Le pire n’était pas dans leurs agissements et leurs pratiques malsaines. Ni dans leur hygiène de vie, ni dans leur langage guttural, ni, encore moins, dans leur apparence odieuse et révoltante. La chose la plus ignoble que pouvaient faire ressentir aux humains les maudits hommes-bêtes, c’était d’avoir l’impression de se voir dans un miroir. De se dire que si ignobles soient ces êtres, n’importe quelle communauté pourrait tendre vers cette aberration si les digues de la civilisation, et de toutes les valeurs qui portent l’humain vers le meilleur venaient à céder.

Et bien que tout son instinct lui intima d’éradiquer ces créatures, ce qu’il fit avec une joie sauvage, les mécaniques paranoïaques qui avaient perdu du terrain dans son esprit se remirent en branle, de façon plus insidieuse encore, car elles se développèrent et étendirent leurs tentacules à tous les niveaux de son construct mental, juste sous le seuil de la conscience. Et alors qu’il se sentait libre et avait la sensation de respirer à nouveau l’air pur après avoir passé de trop nombreuses années la tête sous l’eau, son esprit se montait contre lui-même, sapant ses propres défenses, sabotant sa logique, n’attendant plus que la pichenette qui le ferait basculer définitivement dans l’ombre et la démence.

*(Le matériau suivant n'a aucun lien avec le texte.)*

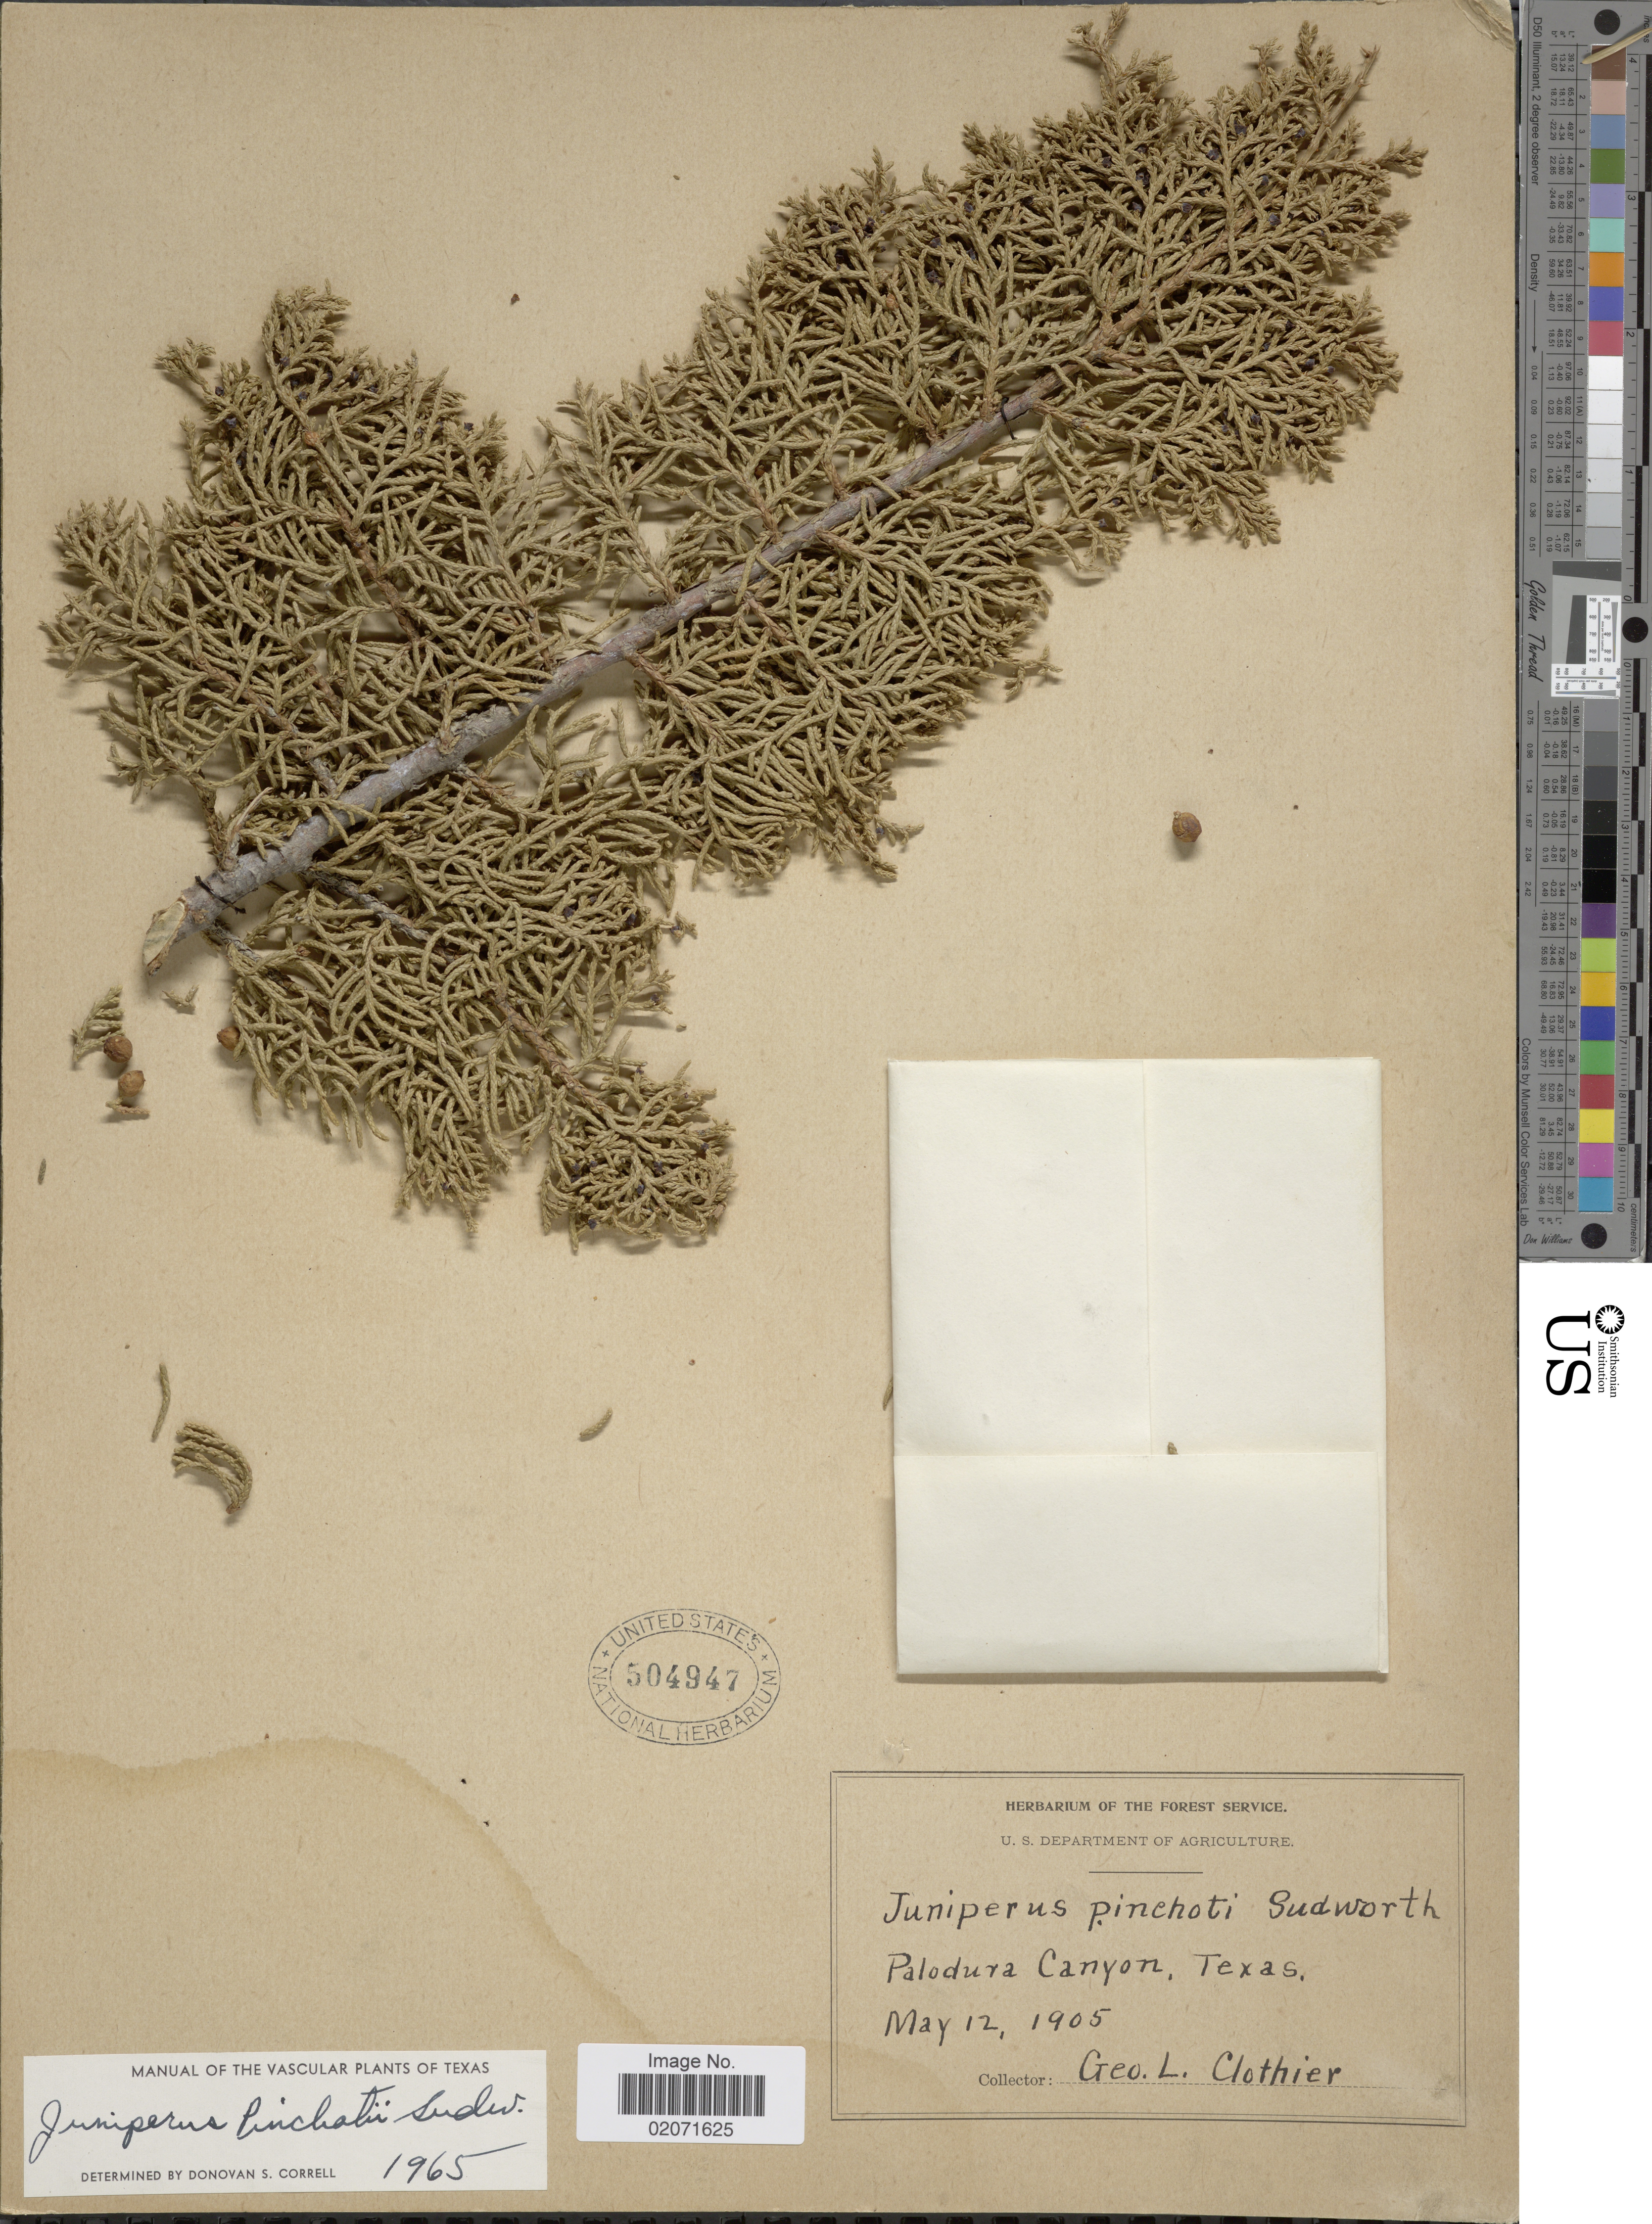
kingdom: Plantae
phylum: Tracheophyta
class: Pinopsida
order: Pinales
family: Cupressaceae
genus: Juniperus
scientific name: Juniperus pinchotii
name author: Sudw.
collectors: G. Clothier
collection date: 1905-05-12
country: United States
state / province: Texas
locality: Palodura Canyon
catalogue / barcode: US 504947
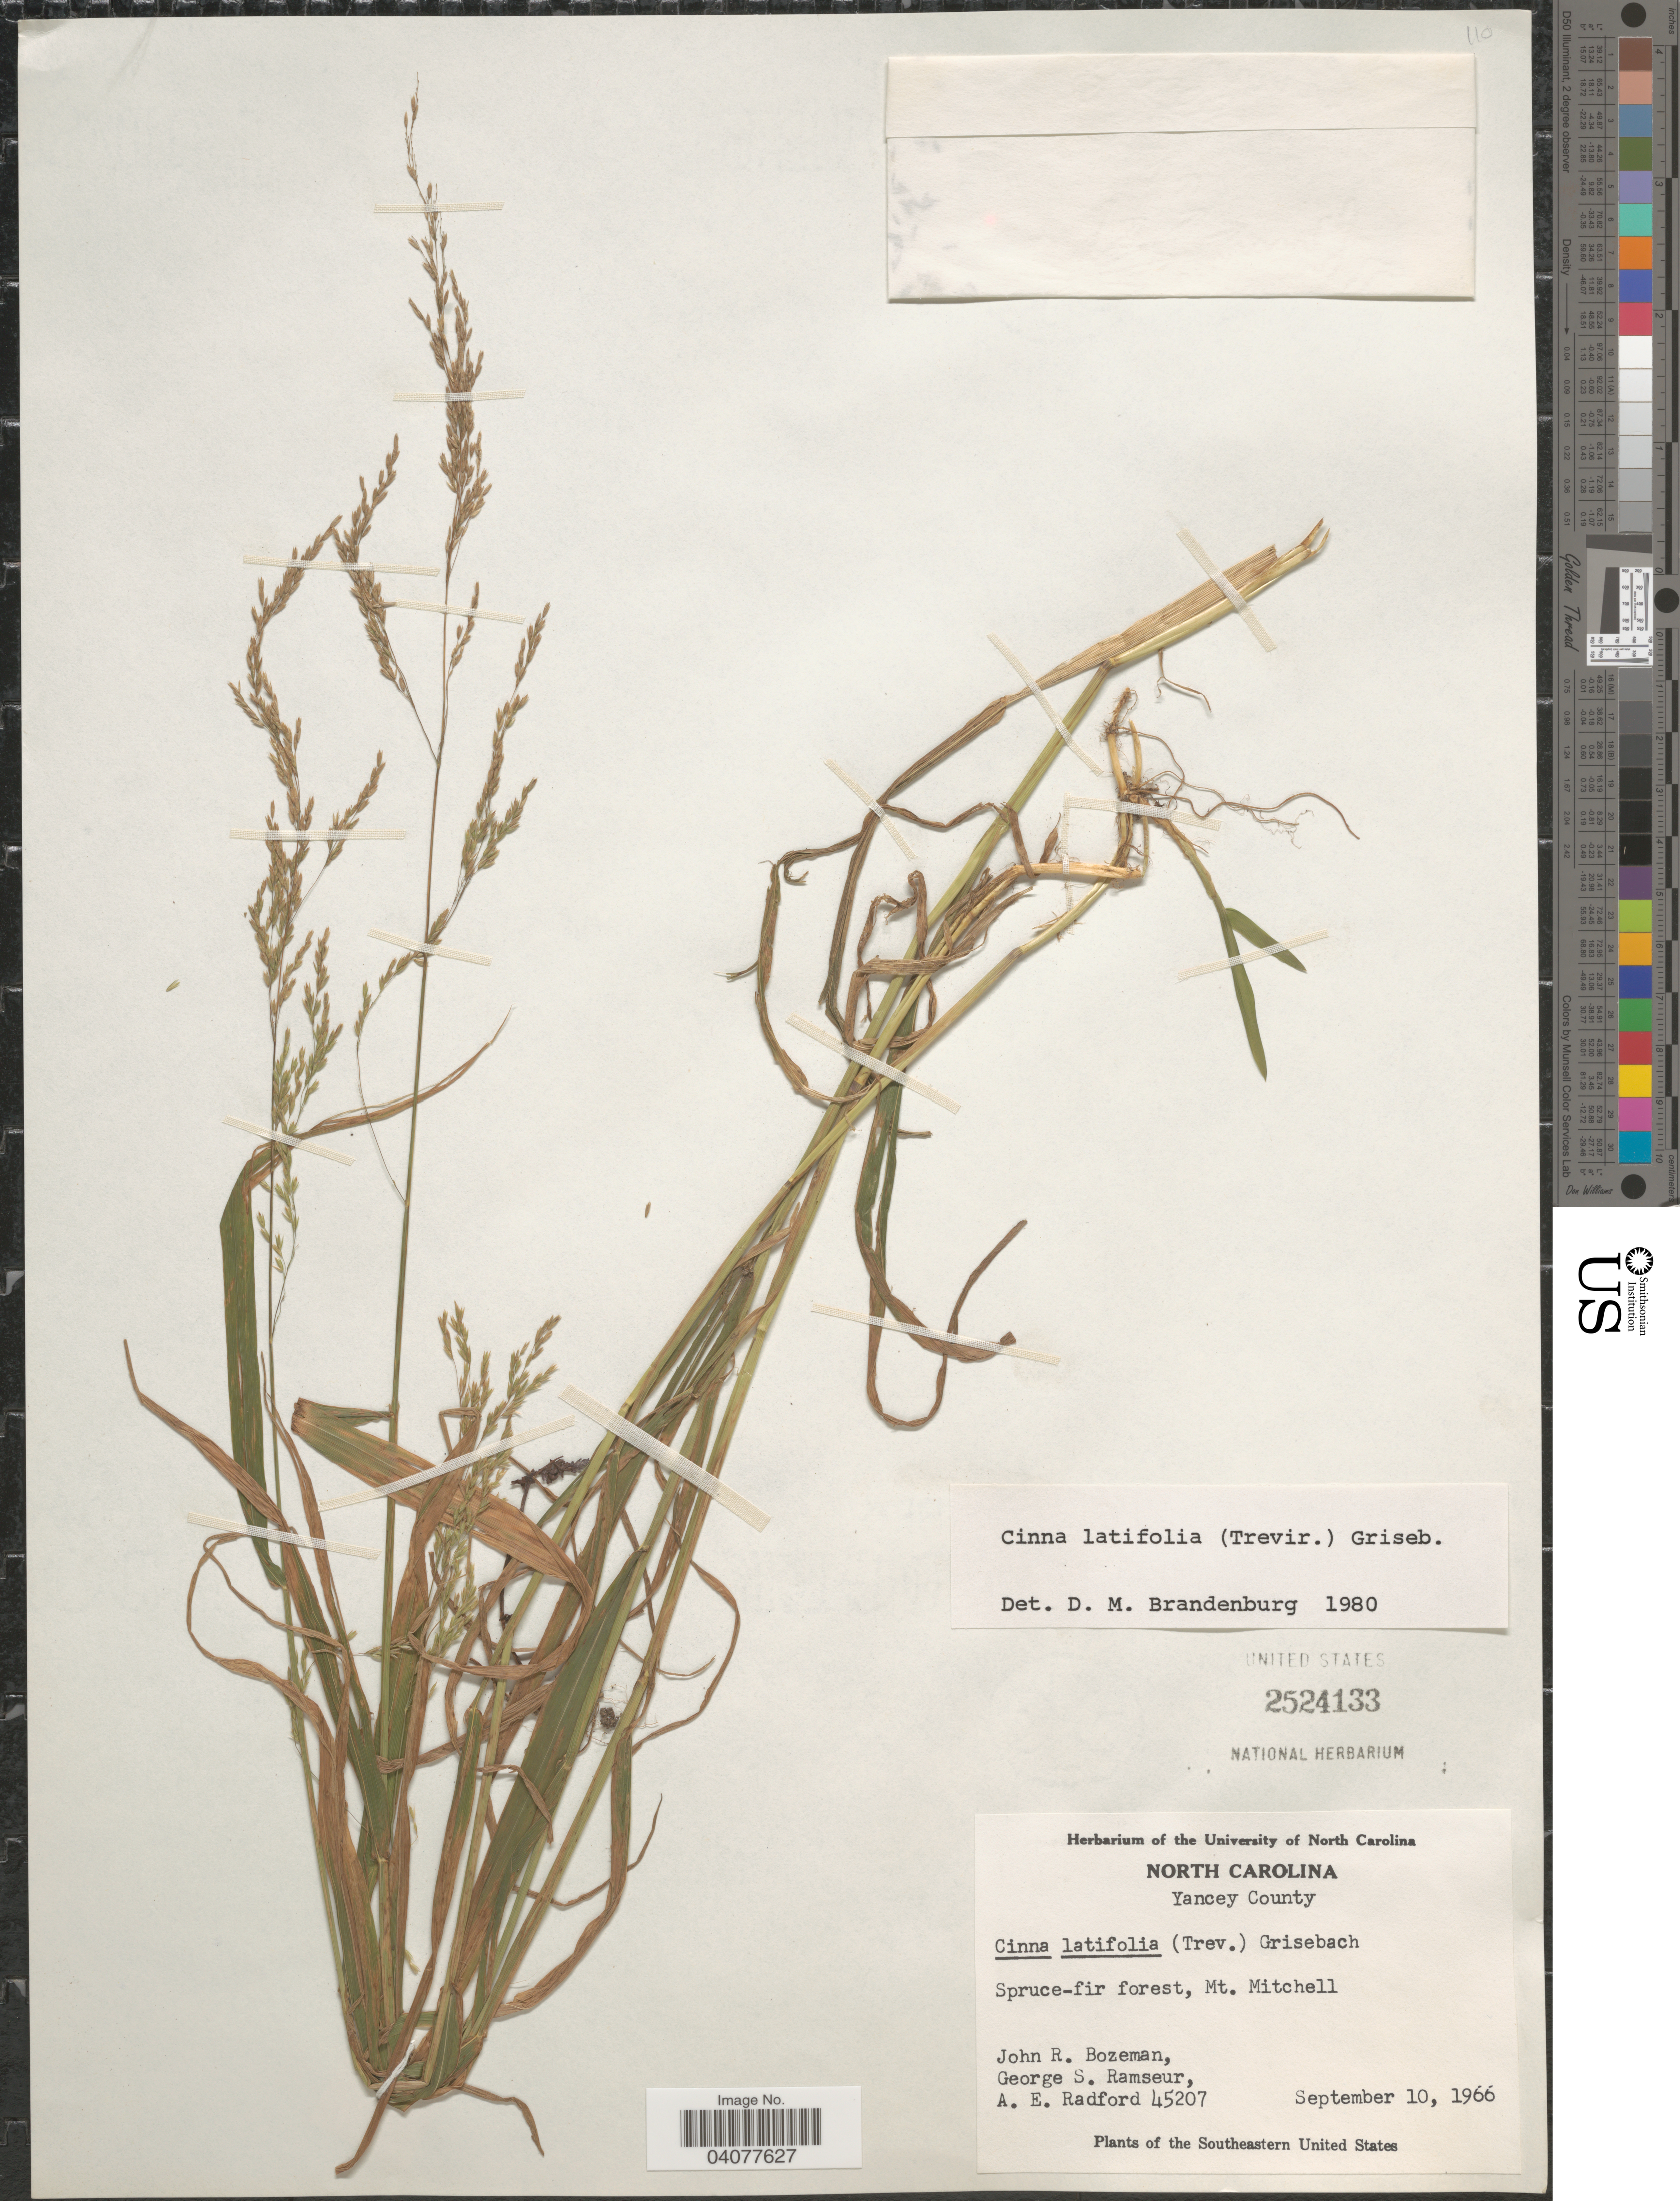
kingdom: Plantae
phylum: Tracheophyta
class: Liliopsida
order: Poales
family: Poaceae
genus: Cinna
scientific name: Cinna latifolia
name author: (Trevir. ex Goeppert) Griseb.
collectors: J. R. Bozeman, G. S. Ramseur & A. E. Radford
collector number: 45207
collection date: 1966-09-10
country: United States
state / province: North Carolina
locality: Yancey County. Spruce-fir forest, Mt. Mitchell. The Southeastern United States.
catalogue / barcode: US 2524133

Ce fut une période heureuse pour lui, ses suivants, et sa quête. Une lucidité nouvelle s’était emparée de lui, et il était désormais persuadé que la Dame n’existait qu’au travers des actions que l’on menait en son nom. Ils lancèrent de nombreuses charges, et débusquèrent quantité de boucs bipèdes en train de se vautrer dans toutes les débauches imaginables. Ils ne comptèrent bientôt plus le nombre de bûchers qu’ils allumèrent au pied des pierres gravées dressées afin de brûler les cadavres de leurs victimes cornues. Ils étaient adulés par les villageois qu’ils délivraient des menaces, et s’ils avaient été malhonnêtes, ils auraient sans le moindre doute pu faire fortune en vendant leurs services. Une aura de gloire les entourait, et aucun d’entre eux ne doutait qu’ils recevraient bientôt un signe leur indiquant que leur quête touchait à sa fin.